**Quoted passage:**
-- -- --

Tactical Tip Of The Week

Patchlogo

Tactical Tip Of The Week

By

Grand Master Louis M. Chiodo

 

Welcome back to those who have been reading the “Tactical Tip Of The Week”. For those who are new to these postings, you can find the previous postings in my website, www.gunfightersltd.com or in my Face Book page, Gunfighters Ltd. Combat Shooting Methods Inc. I sincerely hope you can benefit from the information in these postings.

I have two topics that I want to discuss in this “Tactical Tip Of The Week”. The first is firearms related and deals with our gun rights. I live in an unfriendly state when it comes to gun rights (an other issues). During this week it came to my attention that there is a Bill in our State Senate that would make POSSESSION of ANY magazine over 10 rounds a crime. This is even if they were in possession prior to the law that made it illegal to purchase magazines in excess of 10 rounds. The initial law “grandfathered” the magazines already in our possession but restricted any further purchases in the state. So, the bottom line is they are telling us we would be criminals if we were in mere possession of personal property that was legal to initially purchase AND possess. I could go on writing about this for pages but I will simply say that EVERYONE, regardless of where you live, should take notice because it could happen to you too. There is no logic to what politicians who take an oath to support and defend the Constitution will do but our vigilance is necessary to protect our rights.

-- -- --

**Written tasks:**
1. List every word the tactical tip posting sets entirely in capital letters for emphasis.
2. Pick up the tactical tip posting on gun rights right after its final sentence and carry it forward.

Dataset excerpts
-- -- --

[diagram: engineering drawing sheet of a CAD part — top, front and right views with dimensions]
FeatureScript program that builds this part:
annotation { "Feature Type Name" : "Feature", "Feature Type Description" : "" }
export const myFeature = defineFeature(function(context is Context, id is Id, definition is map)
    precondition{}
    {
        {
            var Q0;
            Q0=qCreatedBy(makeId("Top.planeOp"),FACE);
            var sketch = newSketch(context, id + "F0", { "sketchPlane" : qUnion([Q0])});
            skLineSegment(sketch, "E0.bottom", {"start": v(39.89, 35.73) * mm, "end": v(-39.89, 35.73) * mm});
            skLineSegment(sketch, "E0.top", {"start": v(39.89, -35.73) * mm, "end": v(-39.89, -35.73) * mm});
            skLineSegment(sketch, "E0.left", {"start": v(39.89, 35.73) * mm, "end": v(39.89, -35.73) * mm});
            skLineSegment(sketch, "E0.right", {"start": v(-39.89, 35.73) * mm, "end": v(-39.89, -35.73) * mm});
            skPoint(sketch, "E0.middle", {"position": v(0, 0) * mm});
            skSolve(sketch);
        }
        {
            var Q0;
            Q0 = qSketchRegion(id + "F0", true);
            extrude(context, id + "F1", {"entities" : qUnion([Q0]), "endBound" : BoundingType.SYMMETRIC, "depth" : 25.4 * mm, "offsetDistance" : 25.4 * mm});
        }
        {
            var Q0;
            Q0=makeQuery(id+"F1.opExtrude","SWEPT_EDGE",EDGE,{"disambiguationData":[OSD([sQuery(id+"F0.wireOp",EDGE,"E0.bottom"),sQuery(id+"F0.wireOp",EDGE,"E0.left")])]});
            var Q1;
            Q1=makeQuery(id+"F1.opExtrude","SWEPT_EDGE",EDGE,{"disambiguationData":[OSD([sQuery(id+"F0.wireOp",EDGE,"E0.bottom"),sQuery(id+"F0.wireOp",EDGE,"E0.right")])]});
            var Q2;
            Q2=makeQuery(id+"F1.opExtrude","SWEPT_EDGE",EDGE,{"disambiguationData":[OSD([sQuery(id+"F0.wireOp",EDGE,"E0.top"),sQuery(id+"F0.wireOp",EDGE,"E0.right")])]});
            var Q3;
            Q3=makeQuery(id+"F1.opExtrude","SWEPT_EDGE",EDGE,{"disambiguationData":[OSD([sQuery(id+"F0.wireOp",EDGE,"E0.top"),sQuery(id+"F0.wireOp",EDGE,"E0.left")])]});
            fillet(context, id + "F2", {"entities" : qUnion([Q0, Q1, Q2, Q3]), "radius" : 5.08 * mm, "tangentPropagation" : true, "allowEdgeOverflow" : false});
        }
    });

-- -- --

**Outputs in order:**
1. POSSESSION, ANY, AND, EVERYONE

2.
Now to the training related issue. There are a variety of triggers that are on the vast number of semi-automatic handgun choices in the marketplace. Here are some choices:

  • Double Action Auto (hammer is not cocked, long and much heavier first shot and the hammer is automatically cocked for subsequent rounds with a much shorter and lighter trigger)
  • Double Action Only (hammer is not cocked, long trigger pull for each shot. This is similar to a revolver trigger)
  • Single action (1911 designed handguns – hammer is cocked and short and lighter trigger than double action/double action only triggers for each shot)
  • “Safe Action” as seen in Glocks and other striker fired handguns (short and lighter trigger than double action/ double action only triggers)

These are the main types of triggers found on modern semi-automatic handguns. Each of these choices bring a specific training issue that must be addressed in order to safely and efficiently operate each particular handgun that is selected to use for self-defense or sporting purposes.

Rather than make this a debate over what type of trigger is better than another, I want to discuss the issue from this standpoint – the end user selects whatever handgun and trigger type suits their needs and preferences. Once the selection is made, what can be done in training to maximize the user’s ability to achieve their best performance with their selection.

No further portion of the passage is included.